I’m also taking a class in the English department about anti-media rhetoric and the “deconstruction of common sense.” No, I don’t know what that means either, but given that much of my research has focused on the anti-media sentiment growing (and in some cases intentionally fanned) on social media, I’m looking forward to the analysis.
And finally, this semester begins Ye Olde Thesis, which I may begin referring to as “The Beast.” It is daunting – terrifying? – to look at how much work must take place in the 36 weeks between now and graduation, but it will be interesting work, and maybe even a little fun.
It’s been a crazy busy month, though one of the weirdnesses of freelance magazine writing in particular is that you’ll do a pile of work in July, but it doesn’t appear until September or November. Still, by my standards, July was a bear of a month.

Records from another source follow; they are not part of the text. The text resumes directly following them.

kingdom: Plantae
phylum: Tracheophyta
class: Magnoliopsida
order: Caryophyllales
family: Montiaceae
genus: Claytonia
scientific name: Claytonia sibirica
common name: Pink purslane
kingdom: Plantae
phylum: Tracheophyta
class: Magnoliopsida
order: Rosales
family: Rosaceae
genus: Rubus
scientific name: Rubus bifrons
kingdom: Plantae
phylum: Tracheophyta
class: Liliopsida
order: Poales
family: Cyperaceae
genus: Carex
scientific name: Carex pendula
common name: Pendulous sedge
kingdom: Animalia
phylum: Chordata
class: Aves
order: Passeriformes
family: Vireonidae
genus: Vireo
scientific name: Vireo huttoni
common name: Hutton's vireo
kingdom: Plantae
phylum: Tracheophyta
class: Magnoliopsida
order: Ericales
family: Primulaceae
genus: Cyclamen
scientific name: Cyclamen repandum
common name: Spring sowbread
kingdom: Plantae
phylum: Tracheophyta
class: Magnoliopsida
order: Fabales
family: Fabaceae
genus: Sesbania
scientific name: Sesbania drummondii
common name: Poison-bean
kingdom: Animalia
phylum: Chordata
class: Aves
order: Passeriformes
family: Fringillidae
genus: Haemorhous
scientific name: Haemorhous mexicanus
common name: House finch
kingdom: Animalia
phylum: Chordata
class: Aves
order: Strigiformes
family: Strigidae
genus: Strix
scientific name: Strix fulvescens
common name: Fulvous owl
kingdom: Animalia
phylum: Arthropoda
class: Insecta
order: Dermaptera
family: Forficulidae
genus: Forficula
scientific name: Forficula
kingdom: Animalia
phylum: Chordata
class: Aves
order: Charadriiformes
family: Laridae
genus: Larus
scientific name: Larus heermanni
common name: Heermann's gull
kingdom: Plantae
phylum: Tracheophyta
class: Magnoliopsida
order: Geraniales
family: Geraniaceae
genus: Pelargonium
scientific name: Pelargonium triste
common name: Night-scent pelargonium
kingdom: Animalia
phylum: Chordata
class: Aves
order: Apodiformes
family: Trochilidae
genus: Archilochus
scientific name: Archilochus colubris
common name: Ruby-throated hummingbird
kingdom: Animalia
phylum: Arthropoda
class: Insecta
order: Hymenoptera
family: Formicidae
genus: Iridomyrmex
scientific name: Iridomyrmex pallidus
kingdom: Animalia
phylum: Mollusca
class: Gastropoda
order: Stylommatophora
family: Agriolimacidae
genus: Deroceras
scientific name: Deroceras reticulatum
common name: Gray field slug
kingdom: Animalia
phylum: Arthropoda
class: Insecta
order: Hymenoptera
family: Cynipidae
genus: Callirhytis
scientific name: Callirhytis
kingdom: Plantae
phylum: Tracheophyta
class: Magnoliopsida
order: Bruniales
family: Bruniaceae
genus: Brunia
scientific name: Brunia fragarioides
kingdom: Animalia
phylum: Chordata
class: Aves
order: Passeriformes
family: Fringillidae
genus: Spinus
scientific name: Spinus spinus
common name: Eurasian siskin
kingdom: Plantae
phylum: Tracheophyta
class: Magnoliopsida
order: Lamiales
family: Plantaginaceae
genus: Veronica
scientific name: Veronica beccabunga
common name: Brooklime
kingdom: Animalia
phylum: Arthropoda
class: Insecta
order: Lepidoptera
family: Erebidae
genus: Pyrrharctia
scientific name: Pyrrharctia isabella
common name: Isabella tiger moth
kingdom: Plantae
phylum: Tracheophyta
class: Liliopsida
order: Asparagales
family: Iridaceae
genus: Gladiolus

This month I celebrated my one-year anniversary of full-time freelancing, and we haven’t been evicted yet! I go into greater detail in “One Year Later” as listed below, but suffice to say it’s been an interesting, rewarding and ultimately positive experience, and I have a lot more to learn.
Also, this month I launched on Medium, which allows me to share essays and get paid by the click. I’m still figuring out exactly how it works, but a lot of good writers seem to be making money there, and what I’ve read so far is good quality. Please feel free to check out my page, and if you are so moved to click and “clap” for my work, it is deeply appreciated.
As it discloses, I am personally affiliated with The Alestle at SIUE, having served on its board for years and worked with the students this summer in an editing and advisory capacity; and my SPJ vice president is the Alestle program director. However, I believe this gives our opinions greater weight, not lesser: we know for a fact that this “student journalist” does not exist, and our responsibility to call out unethical behavior per the SPJ Code of Ethics is not lessened by our connections to the student newspaper.
Finally… I didn’t write this one. But the local newsmagazine, Edge of the Weekend, featured my family in an in-depth profile for their back-to-school edition. The weirdness of three family members all going to college together finally made print. The photos used are mine, because my menfolk are my favorite photographic subject. Many thanks to Jill Moon, magazine editor for Hearst Illinois, for thinking of us.
We’ve gotten a lot of attention on this story, and it’s been really sweet to see how many people are cheering us on and supporting us as we enter our second year of family-wide higher education and abject poverty. Six jobs, three tuition bills, two impending graduations and one car. It’s been… interesting.
And in three weeks…. here comes the fall semester!